Report every line from the following entries that contains the string "basket".

» **DATA PROVIDED**:
○ ○ ○ ○

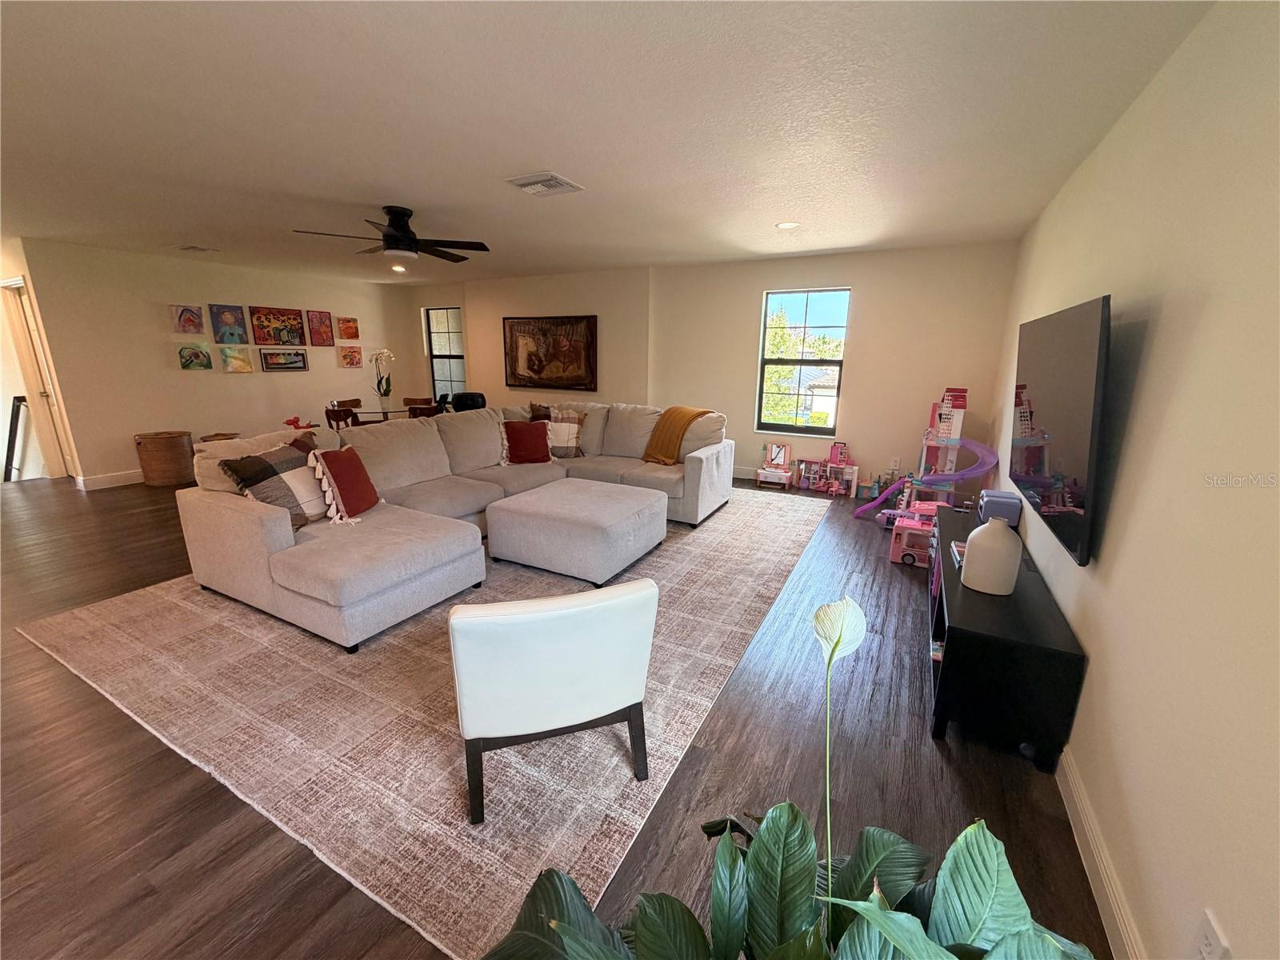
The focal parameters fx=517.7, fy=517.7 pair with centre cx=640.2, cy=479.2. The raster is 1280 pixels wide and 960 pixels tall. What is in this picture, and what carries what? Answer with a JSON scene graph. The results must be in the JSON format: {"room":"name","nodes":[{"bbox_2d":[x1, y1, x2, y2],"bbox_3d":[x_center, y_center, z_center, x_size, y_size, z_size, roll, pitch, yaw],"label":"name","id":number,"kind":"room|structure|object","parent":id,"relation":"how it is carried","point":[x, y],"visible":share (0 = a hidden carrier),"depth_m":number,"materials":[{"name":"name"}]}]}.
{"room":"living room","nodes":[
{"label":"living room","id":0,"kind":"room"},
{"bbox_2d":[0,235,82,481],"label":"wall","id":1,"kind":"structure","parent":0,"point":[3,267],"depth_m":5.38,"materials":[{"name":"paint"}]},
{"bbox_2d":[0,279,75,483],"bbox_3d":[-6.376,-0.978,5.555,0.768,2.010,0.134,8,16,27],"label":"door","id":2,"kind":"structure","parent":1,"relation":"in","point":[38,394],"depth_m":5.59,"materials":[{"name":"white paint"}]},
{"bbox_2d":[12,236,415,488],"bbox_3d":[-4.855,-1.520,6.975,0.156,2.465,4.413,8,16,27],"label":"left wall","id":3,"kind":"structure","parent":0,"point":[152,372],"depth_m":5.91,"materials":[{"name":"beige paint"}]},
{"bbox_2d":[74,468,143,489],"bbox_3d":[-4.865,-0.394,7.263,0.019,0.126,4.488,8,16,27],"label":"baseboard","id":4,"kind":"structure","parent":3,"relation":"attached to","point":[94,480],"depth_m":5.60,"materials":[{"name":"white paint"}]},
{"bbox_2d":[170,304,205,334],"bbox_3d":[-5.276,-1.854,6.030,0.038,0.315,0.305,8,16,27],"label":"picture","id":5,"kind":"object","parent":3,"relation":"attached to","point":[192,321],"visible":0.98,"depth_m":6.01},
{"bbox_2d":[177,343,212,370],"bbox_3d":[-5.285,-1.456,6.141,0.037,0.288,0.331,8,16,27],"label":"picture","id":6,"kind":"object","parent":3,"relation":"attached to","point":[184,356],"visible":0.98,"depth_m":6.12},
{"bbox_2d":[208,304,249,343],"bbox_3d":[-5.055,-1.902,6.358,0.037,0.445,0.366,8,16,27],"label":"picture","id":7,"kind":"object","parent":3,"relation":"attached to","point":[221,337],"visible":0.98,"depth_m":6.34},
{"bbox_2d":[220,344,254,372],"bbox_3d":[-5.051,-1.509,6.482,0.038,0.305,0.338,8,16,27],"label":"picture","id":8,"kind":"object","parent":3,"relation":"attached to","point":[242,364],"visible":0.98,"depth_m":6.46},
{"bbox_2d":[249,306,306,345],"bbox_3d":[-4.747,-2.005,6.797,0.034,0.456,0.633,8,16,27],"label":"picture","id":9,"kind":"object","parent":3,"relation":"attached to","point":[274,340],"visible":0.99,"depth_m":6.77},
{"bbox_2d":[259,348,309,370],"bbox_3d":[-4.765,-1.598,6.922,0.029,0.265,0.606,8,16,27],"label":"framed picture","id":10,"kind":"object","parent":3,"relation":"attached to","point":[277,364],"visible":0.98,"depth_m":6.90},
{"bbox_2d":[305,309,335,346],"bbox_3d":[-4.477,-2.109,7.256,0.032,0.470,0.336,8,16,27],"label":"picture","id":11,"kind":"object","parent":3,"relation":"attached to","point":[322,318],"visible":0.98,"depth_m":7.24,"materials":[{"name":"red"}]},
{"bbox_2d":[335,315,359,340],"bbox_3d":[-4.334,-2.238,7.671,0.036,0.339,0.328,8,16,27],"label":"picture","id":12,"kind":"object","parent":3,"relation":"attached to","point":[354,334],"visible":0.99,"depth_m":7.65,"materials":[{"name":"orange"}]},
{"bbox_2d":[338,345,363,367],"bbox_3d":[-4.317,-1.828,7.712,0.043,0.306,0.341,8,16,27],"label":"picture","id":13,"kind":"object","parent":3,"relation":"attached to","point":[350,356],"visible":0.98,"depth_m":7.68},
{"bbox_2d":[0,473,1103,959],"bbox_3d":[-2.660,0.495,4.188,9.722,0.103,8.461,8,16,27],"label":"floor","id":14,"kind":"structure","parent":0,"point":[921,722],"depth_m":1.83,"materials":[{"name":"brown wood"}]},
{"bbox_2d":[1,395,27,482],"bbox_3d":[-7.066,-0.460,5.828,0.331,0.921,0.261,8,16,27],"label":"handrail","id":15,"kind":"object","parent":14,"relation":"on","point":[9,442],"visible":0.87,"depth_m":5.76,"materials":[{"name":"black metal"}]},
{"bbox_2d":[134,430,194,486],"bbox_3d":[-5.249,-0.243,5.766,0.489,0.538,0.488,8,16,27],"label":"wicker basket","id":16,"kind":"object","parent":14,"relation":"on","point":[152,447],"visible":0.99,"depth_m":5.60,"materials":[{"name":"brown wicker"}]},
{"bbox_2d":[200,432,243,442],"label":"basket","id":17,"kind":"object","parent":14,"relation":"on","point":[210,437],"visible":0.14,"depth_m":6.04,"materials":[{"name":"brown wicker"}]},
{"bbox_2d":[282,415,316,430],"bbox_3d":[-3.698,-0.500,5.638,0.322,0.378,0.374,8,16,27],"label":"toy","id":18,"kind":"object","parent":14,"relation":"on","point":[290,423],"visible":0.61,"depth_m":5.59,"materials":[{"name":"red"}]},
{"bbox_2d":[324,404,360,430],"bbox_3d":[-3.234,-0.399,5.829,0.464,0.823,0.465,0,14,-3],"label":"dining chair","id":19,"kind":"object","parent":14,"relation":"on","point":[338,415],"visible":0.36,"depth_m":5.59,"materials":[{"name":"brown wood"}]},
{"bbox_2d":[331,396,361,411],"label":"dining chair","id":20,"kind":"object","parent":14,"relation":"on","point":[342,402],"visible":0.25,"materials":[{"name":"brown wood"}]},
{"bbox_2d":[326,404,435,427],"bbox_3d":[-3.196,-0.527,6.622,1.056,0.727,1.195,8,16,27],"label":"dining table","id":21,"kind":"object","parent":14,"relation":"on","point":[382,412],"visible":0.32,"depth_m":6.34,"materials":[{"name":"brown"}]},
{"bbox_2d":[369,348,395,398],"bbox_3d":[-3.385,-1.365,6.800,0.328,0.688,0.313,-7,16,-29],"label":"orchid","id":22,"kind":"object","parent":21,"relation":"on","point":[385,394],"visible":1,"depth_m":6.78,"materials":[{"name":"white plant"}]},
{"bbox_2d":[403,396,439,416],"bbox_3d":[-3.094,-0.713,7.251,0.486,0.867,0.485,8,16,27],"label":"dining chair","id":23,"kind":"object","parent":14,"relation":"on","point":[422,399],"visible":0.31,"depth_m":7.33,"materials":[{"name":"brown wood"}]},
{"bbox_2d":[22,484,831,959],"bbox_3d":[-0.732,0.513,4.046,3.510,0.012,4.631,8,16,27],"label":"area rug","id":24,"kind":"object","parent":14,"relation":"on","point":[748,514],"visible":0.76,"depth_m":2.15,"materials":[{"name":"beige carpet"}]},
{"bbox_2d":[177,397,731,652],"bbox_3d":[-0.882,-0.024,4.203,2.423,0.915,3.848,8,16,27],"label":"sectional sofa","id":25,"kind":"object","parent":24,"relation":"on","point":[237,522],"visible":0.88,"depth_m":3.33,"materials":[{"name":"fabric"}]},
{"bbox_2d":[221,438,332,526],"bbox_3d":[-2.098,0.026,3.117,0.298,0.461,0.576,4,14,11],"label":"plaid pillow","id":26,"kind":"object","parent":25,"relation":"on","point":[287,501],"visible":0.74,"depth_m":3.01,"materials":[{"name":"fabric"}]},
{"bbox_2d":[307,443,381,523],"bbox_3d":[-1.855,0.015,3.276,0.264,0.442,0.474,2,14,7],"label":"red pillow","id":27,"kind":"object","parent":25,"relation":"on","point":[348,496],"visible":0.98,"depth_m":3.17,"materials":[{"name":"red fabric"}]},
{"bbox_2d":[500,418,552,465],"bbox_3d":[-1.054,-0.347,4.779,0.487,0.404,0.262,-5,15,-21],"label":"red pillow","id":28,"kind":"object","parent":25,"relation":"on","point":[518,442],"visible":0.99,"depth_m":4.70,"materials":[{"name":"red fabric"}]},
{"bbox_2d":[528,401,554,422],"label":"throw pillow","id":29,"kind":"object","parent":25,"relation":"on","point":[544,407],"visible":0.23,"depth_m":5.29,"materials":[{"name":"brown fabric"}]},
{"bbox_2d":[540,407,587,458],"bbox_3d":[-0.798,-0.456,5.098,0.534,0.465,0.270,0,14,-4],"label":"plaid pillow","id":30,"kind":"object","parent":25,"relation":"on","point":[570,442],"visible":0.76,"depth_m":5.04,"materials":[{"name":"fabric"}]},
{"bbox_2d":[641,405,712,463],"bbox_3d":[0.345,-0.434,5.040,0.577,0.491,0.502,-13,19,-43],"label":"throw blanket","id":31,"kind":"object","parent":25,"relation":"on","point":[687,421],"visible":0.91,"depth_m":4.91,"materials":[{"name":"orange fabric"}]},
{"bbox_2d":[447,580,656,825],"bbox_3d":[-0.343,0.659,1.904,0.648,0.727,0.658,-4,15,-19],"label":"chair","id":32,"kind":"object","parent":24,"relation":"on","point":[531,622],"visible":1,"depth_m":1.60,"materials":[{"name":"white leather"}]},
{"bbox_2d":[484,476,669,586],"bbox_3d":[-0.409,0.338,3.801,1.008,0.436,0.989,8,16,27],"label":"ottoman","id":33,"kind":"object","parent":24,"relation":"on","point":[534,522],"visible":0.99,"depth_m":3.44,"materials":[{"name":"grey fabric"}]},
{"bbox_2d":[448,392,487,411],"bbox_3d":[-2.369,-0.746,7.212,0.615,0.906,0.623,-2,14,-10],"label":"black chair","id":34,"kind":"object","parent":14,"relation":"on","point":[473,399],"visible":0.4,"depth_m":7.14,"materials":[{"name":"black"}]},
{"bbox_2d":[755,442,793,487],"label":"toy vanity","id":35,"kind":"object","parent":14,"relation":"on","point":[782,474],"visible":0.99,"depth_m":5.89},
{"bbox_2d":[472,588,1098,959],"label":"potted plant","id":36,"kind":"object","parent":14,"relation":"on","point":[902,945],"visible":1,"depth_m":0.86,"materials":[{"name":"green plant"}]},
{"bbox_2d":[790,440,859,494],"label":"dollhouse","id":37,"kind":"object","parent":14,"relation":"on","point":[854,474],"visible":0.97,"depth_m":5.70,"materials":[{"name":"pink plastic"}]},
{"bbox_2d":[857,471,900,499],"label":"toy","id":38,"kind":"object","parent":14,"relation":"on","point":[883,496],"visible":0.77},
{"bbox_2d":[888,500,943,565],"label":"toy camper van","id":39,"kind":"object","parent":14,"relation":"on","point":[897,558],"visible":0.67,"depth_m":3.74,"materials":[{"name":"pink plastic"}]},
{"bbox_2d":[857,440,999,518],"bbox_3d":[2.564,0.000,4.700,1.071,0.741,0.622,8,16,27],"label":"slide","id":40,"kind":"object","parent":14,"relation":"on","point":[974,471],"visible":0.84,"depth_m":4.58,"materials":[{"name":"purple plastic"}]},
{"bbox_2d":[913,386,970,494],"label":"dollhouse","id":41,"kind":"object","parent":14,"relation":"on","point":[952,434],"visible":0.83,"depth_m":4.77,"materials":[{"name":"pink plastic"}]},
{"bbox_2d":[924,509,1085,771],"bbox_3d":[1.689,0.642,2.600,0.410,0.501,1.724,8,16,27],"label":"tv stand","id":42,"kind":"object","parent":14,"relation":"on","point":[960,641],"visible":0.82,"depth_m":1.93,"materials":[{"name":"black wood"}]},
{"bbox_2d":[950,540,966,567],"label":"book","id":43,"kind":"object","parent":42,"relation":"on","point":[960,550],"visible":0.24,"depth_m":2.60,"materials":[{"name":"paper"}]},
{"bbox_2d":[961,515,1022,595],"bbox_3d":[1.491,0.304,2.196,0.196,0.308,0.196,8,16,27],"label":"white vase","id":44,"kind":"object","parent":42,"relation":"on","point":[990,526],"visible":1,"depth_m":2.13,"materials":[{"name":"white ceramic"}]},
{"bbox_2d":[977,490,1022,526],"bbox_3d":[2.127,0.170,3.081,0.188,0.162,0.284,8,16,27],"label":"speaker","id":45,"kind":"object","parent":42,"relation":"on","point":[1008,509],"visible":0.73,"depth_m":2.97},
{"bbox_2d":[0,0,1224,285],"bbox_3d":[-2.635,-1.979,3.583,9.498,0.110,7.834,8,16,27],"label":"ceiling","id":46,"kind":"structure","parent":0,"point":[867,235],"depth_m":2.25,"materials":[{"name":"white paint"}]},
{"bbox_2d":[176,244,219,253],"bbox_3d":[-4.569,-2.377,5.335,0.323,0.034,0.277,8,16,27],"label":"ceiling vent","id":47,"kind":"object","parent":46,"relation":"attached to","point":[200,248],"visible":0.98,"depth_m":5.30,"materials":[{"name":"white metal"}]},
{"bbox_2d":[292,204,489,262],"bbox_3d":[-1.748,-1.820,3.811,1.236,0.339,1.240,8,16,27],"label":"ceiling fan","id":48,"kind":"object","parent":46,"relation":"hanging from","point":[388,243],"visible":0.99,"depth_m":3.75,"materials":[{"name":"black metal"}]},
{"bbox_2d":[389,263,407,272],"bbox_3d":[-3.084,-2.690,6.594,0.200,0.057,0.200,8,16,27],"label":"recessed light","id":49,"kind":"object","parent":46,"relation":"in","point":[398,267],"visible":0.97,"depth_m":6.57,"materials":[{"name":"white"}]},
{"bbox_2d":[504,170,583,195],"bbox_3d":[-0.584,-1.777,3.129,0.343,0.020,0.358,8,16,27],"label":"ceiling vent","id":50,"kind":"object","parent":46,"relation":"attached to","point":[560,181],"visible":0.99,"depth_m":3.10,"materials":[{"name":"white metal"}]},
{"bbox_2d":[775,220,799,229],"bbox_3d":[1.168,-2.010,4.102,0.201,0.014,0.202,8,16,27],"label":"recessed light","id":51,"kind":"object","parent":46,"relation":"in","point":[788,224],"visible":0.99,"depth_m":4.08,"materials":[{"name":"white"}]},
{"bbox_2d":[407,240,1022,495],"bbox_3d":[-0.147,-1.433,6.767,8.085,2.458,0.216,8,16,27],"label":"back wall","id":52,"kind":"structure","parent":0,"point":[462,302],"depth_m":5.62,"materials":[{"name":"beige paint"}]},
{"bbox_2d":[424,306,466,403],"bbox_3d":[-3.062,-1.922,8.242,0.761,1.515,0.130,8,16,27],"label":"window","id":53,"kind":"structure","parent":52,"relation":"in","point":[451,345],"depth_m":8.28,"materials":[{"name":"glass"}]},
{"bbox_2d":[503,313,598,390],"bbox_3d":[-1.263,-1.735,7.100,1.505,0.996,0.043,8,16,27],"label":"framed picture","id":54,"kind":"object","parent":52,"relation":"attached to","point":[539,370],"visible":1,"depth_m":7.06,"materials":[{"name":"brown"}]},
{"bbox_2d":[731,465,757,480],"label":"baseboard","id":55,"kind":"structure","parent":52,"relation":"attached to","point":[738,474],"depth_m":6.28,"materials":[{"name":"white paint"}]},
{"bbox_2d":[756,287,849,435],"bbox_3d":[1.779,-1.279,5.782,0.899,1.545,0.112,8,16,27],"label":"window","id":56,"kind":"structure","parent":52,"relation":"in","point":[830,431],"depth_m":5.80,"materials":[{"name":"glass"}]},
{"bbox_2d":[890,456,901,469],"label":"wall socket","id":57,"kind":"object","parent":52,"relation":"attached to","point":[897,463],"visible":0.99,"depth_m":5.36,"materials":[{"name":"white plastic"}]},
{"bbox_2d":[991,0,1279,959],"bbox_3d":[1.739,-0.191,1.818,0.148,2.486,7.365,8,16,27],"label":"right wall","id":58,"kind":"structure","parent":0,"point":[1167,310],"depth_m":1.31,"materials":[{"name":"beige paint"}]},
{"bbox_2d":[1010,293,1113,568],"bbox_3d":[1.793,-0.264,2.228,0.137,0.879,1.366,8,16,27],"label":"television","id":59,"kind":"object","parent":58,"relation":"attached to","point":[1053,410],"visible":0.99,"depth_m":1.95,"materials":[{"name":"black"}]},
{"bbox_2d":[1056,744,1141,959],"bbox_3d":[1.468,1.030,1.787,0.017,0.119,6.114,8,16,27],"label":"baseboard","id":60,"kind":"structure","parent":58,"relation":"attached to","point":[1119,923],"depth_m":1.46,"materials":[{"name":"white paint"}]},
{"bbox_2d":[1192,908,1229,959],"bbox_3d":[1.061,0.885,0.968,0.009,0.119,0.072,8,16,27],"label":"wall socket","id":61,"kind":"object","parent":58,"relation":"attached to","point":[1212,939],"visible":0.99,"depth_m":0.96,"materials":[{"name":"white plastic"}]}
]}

○ ○ ○ ○

» **RESULT OF THE TASK**:
{"bbox_2d":[134,430,194,486],"bbox_3d":[-5.249,-0.243,5.766,0.489,0.538,0.488,8,16,27],"label":"wicker basket","id":16,"kind":"object","parent":14,"relation":"on","point":[152,447],"visible":0.99,"depth_m":5.60,"materials":[{"name":"brown wicker"}]},
{"bbox_2d":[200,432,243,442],"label":"basket","id":17,"kind":"object","parent":14,"relation":"on","point":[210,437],"visible":0.14,"depth_m":6.04,"materials":[{"name":"brown wicker"}]},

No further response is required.